By default, you either press Command-Shift-V or click the Pastebot menu bar icon to access Pastebot’s Clipboard window, which is the tool you’ll use most commonly. You can, of course, click any item in the list to paste it, but you can instead paste the first ten items by typing the associated number (typing 0 pastes the tenth item).


The Clipboard window also offers a few additional options for working with your copied information. Hover the pointer over an item in the list, and you’ll see a funnel icon and a share button. Click the funnel to access Pastebot’s filters, which perform a predefined task on the contents of your clipboard. So, for example, if you copy a list of items, you can use a filter to turn those items into an HTML list.

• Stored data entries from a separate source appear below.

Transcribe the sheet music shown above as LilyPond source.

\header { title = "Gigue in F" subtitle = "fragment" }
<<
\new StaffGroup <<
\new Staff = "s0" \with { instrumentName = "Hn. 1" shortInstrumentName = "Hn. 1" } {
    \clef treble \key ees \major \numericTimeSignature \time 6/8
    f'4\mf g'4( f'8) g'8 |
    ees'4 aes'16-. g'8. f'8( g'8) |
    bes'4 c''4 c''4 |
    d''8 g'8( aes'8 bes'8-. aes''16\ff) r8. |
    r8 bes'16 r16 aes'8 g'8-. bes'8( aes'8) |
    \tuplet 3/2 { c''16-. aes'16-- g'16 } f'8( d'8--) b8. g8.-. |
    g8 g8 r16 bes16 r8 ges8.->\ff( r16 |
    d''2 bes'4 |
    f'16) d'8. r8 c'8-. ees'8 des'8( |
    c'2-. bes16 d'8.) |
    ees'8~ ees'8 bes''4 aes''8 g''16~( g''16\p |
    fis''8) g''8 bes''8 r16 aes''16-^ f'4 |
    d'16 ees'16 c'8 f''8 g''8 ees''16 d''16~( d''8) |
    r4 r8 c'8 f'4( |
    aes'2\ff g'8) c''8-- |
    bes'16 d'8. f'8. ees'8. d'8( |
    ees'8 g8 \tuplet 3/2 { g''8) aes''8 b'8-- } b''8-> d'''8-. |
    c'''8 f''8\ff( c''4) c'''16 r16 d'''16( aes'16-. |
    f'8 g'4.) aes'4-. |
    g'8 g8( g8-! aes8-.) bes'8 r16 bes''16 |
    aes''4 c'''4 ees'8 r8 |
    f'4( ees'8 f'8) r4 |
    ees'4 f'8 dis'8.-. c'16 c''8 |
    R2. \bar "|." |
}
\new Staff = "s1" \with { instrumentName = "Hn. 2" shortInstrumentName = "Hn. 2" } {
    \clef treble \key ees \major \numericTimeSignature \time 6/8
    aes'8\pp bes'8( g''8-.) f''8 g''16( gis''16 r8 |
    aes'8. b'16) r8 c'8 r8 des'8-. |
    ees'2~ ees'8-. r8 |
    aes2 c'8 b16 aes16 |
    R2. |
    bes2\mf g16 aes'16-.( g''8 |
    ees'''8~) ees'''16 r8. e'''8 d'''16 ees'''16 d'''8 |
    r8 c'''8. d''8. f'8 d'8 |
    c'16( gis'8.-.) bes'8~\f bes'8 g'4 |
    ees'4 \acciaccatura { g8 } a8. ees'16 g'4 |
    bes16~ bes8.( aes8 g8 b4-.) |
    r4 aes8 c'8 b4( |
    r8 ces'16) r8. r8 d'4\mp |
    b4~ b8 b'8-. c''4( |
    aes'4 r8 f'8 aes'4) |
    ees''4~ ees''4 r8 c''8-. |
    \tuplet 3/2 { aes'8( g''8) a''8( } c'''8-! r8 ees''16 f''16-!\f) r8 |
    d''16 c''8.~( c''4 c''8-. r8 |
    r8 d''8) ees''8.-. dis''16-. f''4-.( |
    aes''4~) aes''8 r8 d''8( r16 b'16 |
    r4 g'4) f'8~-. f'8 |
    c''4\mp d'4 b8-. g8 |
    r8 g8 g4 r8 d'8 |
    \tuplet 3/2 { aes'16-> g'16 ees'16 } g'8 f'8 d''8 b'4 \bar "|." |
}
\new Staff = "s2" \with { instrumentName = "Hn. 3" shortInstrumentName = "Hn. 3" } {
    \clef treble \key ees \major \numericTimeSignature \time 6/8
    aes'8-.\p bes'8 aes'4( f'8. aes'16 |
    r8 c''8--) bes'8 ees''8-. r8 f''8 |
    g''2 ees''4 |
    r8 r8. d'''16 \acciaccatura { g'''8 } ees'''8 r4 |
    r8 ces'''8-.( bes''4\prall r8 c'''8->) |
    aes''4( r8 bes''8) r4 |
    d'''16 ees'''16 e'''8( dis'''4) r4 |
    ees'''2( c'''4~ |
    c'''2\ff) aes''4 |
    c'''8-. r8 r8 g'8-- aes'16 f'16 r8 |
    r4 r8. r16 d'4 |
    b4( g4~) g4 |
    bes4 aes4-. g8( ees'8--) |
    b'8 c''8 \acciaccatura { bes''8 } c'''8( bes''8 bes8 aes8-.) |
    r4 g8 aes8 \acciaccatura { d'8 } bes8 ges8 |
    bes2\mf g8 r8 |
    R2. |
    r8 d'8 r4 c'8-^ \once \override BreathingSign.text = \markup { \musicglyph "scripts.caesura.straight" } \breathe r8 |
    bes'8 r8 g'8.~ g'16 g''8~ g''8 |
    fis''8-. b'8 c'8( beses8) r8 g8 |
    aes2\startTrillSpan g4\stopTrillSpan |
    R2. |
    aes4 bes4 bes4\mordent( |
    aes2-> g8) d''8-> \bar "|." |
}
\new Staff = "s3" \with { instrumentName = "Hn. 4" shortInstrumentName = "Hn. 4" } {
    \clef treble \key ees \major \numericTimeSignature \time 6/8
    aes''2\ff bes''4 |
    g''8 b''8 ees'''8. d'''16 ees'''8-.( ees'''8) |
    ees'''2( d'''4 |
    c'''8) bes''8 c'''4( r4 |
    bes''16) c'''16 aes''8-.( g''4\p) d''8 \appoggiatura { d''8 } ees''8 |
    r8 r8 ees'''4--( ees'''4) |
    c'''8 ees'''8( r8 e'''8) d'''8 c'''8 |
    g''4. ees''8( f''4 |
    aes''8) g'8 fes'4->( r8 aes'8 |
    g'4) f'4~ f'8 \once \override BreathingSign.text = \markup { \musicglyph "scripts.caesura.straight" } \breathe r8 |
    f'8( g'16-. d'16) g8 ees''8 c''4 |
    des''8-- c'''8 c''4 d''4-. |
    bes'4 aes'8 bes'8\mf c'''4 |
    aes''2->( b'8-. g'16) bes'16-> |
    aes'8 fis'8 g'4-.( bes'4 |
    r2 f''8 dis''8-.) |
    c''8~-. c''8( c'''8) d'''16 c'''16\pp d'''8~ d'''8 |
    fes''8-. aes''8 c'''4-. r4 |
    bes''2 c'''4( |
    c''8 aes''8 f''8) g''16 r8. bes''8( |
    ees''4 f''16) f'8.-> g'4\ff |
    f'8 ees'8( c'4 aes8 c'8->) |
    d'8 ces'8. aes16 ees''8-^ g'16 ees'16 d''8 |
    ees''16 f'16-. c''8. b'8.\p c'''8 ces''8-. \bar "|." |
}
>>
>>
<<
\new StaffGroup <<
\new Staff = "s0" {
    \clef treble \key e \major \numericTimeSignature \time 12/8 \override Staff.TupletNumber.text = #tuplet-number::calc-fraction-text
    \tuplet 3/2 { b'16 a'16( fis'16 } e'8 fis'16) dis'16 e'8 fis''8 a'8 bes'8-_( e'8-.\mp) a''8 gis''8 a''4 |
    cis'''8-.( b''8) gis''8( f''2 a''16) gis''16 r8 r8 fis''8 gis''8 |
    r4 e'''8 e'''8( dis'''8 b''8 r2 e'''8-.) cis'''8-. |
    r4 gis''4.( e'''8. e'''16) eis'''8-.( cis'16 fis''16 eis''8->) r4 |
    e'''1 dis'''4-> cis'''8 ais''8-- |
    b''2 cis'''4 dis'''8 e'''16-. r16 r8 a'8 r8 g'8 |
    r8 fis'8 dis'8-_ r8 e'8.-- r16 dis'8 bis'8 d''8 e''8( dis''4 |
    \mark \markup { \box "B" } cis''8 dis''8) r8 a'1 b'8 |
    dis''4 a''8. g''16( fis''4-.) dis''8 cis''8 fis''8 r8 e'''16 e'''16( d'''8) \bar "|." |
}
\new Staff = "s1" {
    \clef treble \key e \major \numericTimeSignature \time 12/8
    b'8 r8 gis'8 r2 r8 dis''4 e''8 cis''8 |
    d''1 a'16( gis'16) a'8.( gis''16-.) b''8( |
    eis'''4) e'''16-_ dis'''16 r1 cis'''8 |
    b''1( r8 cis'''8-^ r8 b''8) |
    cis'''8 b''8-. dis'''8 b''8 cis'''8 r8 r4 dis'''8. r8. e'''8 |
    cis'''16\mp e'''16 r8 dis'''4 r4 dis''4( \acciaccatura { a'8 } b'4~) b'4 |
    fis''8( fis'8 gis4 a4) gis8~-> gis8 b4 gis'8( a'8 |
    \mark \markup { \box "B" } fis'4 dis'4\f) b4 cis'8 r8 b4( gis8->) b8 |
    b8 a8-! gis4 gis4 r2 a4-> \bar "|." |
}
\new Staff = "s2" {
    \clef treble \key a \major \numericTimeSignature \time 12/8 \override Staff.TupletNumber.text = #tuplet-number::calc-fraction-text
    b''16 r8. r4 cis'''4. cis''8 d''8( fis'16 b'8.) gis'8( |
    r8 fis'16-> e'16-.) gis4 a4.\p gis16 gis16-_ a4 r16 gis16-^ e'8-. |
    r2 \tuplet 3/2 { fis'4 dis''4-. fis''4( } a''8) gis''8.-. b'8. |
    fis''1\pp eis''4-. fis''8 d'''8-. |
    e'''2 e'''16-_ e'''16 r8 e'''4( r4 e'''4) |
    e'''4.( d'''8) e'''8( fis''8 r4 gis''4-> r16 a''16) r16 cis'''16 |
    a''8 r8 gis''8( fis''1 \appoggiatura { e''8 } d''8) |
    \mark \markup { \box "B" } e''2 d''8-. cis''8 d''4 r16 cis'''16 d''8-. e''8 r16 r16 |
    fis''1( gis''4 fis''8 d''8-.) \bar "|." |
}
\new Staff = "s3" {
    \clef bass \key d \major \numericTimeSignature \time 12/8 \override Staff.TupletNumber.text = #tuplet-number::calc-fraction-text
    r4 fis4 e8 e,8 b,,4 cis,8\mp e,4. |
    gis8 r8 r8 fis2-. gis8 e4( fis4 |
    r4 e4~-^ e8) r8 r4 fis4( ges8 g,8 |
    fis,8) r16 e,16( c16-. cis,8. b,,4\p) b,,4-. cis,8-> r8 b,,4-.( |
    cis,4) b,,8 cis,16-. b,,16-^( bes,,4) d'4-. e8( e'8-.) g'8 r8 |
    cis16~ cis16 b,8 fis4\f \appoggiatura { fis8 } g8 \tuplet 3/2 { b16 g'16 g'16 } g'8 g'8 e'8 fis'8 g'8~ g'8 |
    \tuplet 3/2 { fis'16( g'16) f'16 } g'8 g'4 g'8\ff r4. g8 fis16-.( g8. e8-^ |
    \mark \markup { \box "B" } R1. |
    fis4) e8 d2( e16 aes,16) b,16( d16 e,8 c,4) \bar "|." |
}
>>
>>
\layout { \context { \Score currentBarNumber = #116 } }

Pastebot ships with several filters and you can easily create more of your own, which you can share with other
Pastebot users.


Pastebot also offers a feature called Sequential Paste, which lets you collect existing clippings in a specific order and paste them one after another by typing Control-Shift-V. You add items to the Sequential Paste queue by opening the Clipboard window, selecting an existing clipping, and pressing the right arrow key. It’s unclear to me how useful this might be as most of the sequential information I might ever enter would be on a Web page form, which Safari’s autofill usually handles pretty nimbly, but Sequential Paste works
well and could be useful in your workflows.


Overall, Pastebot is an excellent clipboard enhancement tool, but you should check your existing utilities to see if one of them already offers features similar to Pastebot’s. If not, Pastebot offers useful clipboard management and text formatting features without adding a ton of other features you may never use. It requires OS X 10.11 El Capitan or later and works fine with 10.13 High Sierra.